Given the total amount of money I've lost due a single AZ being down, it was totally worth it to NOT go multi az or multi region so far.
Multi AZ isn't that hard, but generally requires extra costs (one nat gw per az, etc...)
But multi region in AWS is a royal pain in the ass. Many services (like SSO) do not play well with multi region setups, making things really complicated even if you IaCed your whole stack.
Those costs are the actual reason you are encouraged to go multi-AZ!
(I actually love that we have strategies and infrastructure for multi-region... it just tends to come up at scales and for applications where it is not justified.)
Seems like it would be conflict of interest to increase robustness of single AZ (so it never goes down or has its own redundancy) vs. increased revenues from multi AZ deployment.
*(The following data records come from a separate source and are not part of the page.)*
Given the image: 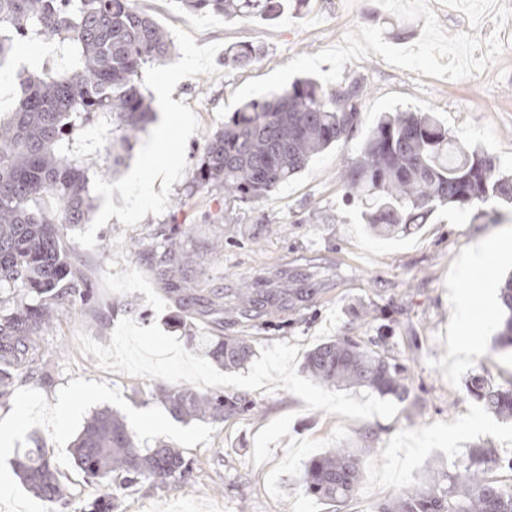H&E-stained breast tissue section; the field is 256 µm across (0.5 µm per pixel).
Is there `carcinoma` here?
Instances as JSON below:
<instances>
[{"instance_id": "cac0c4a2", "label": "carcinoma", "mask_w": 512, "mask_h": 512, "mask_svg": "<svg viewBox=\"0 0 512 512\" xmlns=\"http://www.w3.org/2000/svg\"><path fill=\"white\" fill-rule=\"evenodd\" d=\"M194 12L228 17L280 16L282 0H180ZM55 45L41 70L18 78L17 102L0 120V407L17 385L44 377L52 354L39 339L57 313L87 300L91 292L81 259L63 245L60 226L84 224L94 209L83 154L66 142L75 130L100 116L112 118L119 136L112 147L128 149L153 120L140 88L142 69L172 55L169 32L135 6V0H0V69L20 44ZM249 44L224 51V66L254 62ZM364 86L351 81L327 90L312 78L296 79L232 112L224 128L207 136L191 189L224 193L232 213L277 193L333 145L352 140L361 126ZM346 201L364 206L362 217L377 235L391 236L426 224L441 207L488 213L481 206L512 205V176L499 173L494 158L462 144L433 112H387L360 143L341 175ZM161 252L151 271L179 301L194 305L197 282L184 276L193 264L178 233L161 231ZM234 308L243 317L271 316L288 303L250 284L238 289ZM498 336L512 347V275L504 280ZM210 358L226 369L245 365L253 354L245 338L202 340ZM304 371L327 387H366L405 399L401 369L352 336L325 342L306 357ZM470 395L491 412L512 417V388L475 374ZM155 398L172 418L221 424L253 408L244 394L197 392L158 383ZM78 468L103 483L106 496L88 512H119L112 480L124 477L163 487L186 485L194 466L183 452L162 441L140 447L125 418L95 411L72 442ZM496 462L490 448L476 444L425 483L378 506V512H512V490L487 477ZM26 487L69 512L73 494L42 448L25 449L16 461ZM362 480L360 459L334 448L313 460L299 477L305 494L339 502Z\"/></svg>"}]
</instances>
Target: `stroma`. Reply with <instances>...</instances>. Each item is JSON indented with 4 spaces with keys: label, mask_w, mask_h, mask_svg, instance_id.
Wrapping results in <instances>:
<instances>
[{
    "label": "stroma",
    "mask_w": 512,
    "mask_h": 512,
    "mask_svg": "<svg viewBox=\"0 0 512 512\" xmlns=\"http://www.w3.org/2000/svg\"><path fill=\"white\" fill-rule=\"evenodd\" d=\"M172 35L176 51L142 70V89L157 113L132 156L113 167L112 125L102 118L78 131L97 208L90 223L64 227L63 240L89 265L94 298L59 313L40 341L52 353L47 381L16 388L0 409V512H52L51 503L19 482L14 460L43 444L84 512L100 494L74 463L70 446L98 410L124 415L141 444L161 439L195 462L189 485L118 488L121 512H377L380 503L451 467L469 447L492 448L500 462L492 480L512 485V420L486 410L466 389L475 373L512 386V356L497 351L500 288L512 272V207L494 222L438 210L431 223L383 238L370 232L359 205L343 200L341 172L359 139L315 156L296 178L256 205L224 212L218 192L188 189L207 133L223 127L239 104L303 77L334 88L366 86L362 130L381 113L434 112L450 134L483 148L512 170V7L501 0H305L276 19L228 20L194 13L180 0H137ZM253 44L261 59L231 69L224 51ZM51 45L20 49L0 71V118L11 108L18 69L39 70ZM205 274L201 288L233 294L249 283L268 290L301 288L305 301L273 318L229 311L190 314L149 271L147 249L163 227ZM497 248L496 276L463 273L474 247ZM486 296L490 317L462 327L460 300ZM132 318L186 340L242 336L254 349L284 341L309 352L349 335L383 339L382 353L404 369L407 397L390 419H351L307 408L293 393L252 391V412L221 424L173 419L153 397L155 382L102 370L78 342L86 333L110 345L118 322ZM474 337L463 350L459 336ZM332 448L361 450L363 478L350 498L307 496L298 478L308 462Z\"/></svg>",
    "instance_id": "1"
}]
</instances>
What's the point of cloud if we have to manage robustness of their own infrastructure. I can understand if that's due to natural disasters and earthquakes, but the idea should be that a single AZ should never go down barring extraordinary circumstances. AWS should be auto-balancing, handling downtimes of a single AZ without the customer ever noticing it.
It might not be a good analogy, but if a single Cloudflare edge datacenter goes down, it will automatically route traffic through others. Transparent and painless to the customer. I understand AWS is huge, and different services have different redundancy mechanisms, but just conceptually it feels like they're in a conflict of interest to increase robustness of their data centers - "We told you to have multi-AZ deployment, not our fault".
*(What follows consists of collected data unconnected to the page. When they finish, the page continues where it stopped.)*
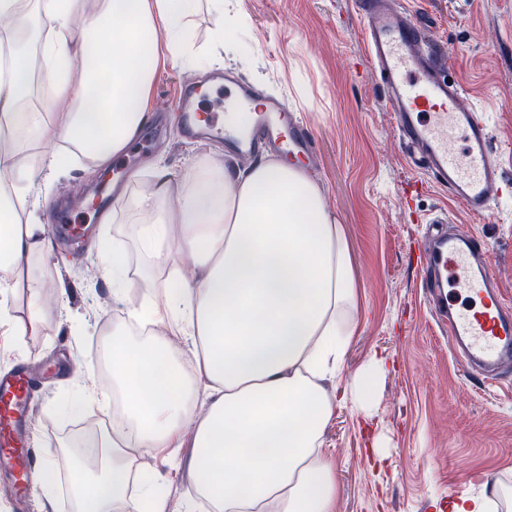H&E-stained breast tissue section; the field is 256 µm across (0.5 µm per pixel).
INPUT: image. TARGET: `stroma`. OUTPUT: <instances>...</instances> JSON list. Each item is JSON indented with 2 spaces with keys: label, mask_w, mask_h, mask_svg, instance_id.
<instances>
[{
  "label": "stroma",
  "mask_w": 512,
  "mask_h": 512,
  "mask_svg": "<svg viewBox=\"0 0 512 512\" xmlns=\"http://www.w3.org/2000/svg\"><path fill=\"white\" fill-rule=\"evenodd\" d=\"M417 19L449 48V76L464 85L468 105L484 109L492 147L512 181V0H404ZM230 31L224 48L210 43L216 27ZM195 47L211 55L206 70L169 64L151 87L150 117L109 175L90 179L74 165L52 176L48 192L58 209L88 230L78 248L62 245L43 274L44 322L0 357V372L29 361L41 368L33 391L29 446L35 454L71 444L91 457L103 410L79 414L61 406L73 380L108 387L99 369L104 330L138 307L140 288L112 293L95 245L122 252L131 269L148 262L135 245L138 215L131 202L148 190L153 168L173 176L198 163L244 175L264 162L257 153L230 156L223 142L190 140L170 122L178 83L201 85L236 72L265 94L284 97L306 123L318 151L310 168L326 187L325 202L344 224L358 290L357 323L343 365L352 377L380 355L387 370L368 413L338 403L323 432L336 468L335 512H446L459 495L485 497L489 512H512V372L496 385L471 377L455 358L422 287L415 242L424 215L448 212L455 228L483 237L492 273L512 305V194L490 218H473L430 178L408 168L405 148L373 75L361 72L365 54L352 0H224L223 13L201 0L193 18ZM421 180L408 192L407 182ZM110 211L112 221L97 216ZM191 446L155 455L143 450L139 469L160 474L166 512H185ZM71 459H57L58 490H34L19 501L0 498V512H72L67 494Z\"/></svg>",
  "instance_id": "obj_1"
}]
</instances>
Another way to put this is make sure as an AWS customer, to 3x multiply all costs + management of multi-AZ deployment into your total costs.
> What's the point of cloud if we have to manage robustness of their own infrastructure.
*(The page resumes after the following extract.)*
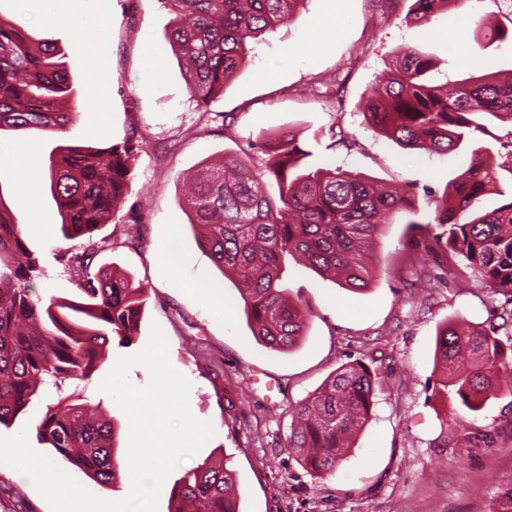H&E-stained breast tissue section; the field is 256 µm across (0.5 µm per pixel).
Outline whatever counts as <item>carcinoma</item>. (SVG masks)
<instances>
[{"mask_svg":"<svg viewBox=\"0 0 512 512\" xmlns=\"http://www.w3.org/2000/svg\"><path fill=\"white\" fill-rule=\"evenodd\" d=\"M302 0H167L184 22L171 42L186 63L185 80L199 105L210 106L224 92L260 36L287 22ZM458 0H414L412 15L427 23ZM509 38V30L474 24L473 42ZM438 65L430 55L406 48L397 65L378 79L362 115L365 123L409 149L446 155L485 127L490 119H512V70L470 75L433 84ZM71 92L57 47L34 42L24 31L0 20V131L32 128L65 134L75 113L63 108ZM133 145L108 148L58 145L49 155V190L61 216L62 238L71 246L61 258L84 302L33 299V281L43 275L39 257L28 249L23 225L0 203V425L25 414L45 389L46 411L34 425L38 441L76 465L101 486L114 483L120 460L114 428L87 408L81 391L66 393L75 380L91 379L112 339L129 345L138 332L146 290L104 269L90 273L94 254L107 247L93 240L112 223L126 195ZM265 170L244 159L224 156L218 171L203 169L193 180L188 205L204 229L199 244L224 273L238 276L252 332L265 345L287 351L305 335L306 313L281 286L287 258L340 279L350 290H364L373 278L365 259L378 227L400 213L415 214L411 192L387 191L360 175L303 167L308 155L290 131L267 140ZM480 168L483 177L471 178ZM276 183L264 190L260 176ZM497 187V168L474 151L471 168L433 199L436 237L495 294L512 303V201L475 213L480 198ZM437 357L457 369L441 381L466 412H478L500 386L501 368L512 366L508 341L485 329L451 322L438 330ZM374 375L360 362L345 364L315 393L292 409L287 447L311 476L336 472L351 438L368 420ZM235 470L227 461L201 464L174 486L168 512H240Z\"/></svg>","mask_w":512,"mask_h":512,"instance_id":"1","label":"carcinoma"}]
</instances>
Worth deliberating on. I’m curious as to what the lifetime cost of ownership for an on-prem data center is relative to lifetime cost of operating in the cloud.
They would simply charge for the privilege. An EC2 'always on' or whatever option that enabled your instance to live migrate between availability zones would be a nice and expensive option.
I would strongly urge not using us-east-1 -- of all the regions we're in, it's by far the most problematic. Use us-east-2 if you need good latency to the East Coast.
Not sure if it's still the case, but when I was there us-east-1 was a SPOF for some services world wide. I think if dynamodb went down in the region it was a big, big issue.
The only SPOF of failure I know of for us-east-1 today is the control plane for Route53 - it's distributed and DNS queries will continue to work when us-east-1 is down (including health check based failover), but you can't make any DNS changes when us-east-1 is down.
Might be true for running stuff in different regions/AZs but if the provisioning region is down (e.g. deploying lambda@edge) one does not really have an alternative
Good advice, though AWS still has some services that don't work completely independently. Cloudfront, because of certificates. Route53. The control API for IAM (adding/removing roles, etc). And I wish they didn't have global-looking endpoints (like https://sts.amazonaws.com) that aren't really global or resilient.
This. We have multi AZ in more than one region and I occasionally dream of Bezos wearing only a top hat and waistcoat laughing manically while diving into a large vat of gold coins.
Not always possible - Australia (currently) only has one availability zone and if you're in a regulated industry (banking or government stuff) they require data to be in Australia.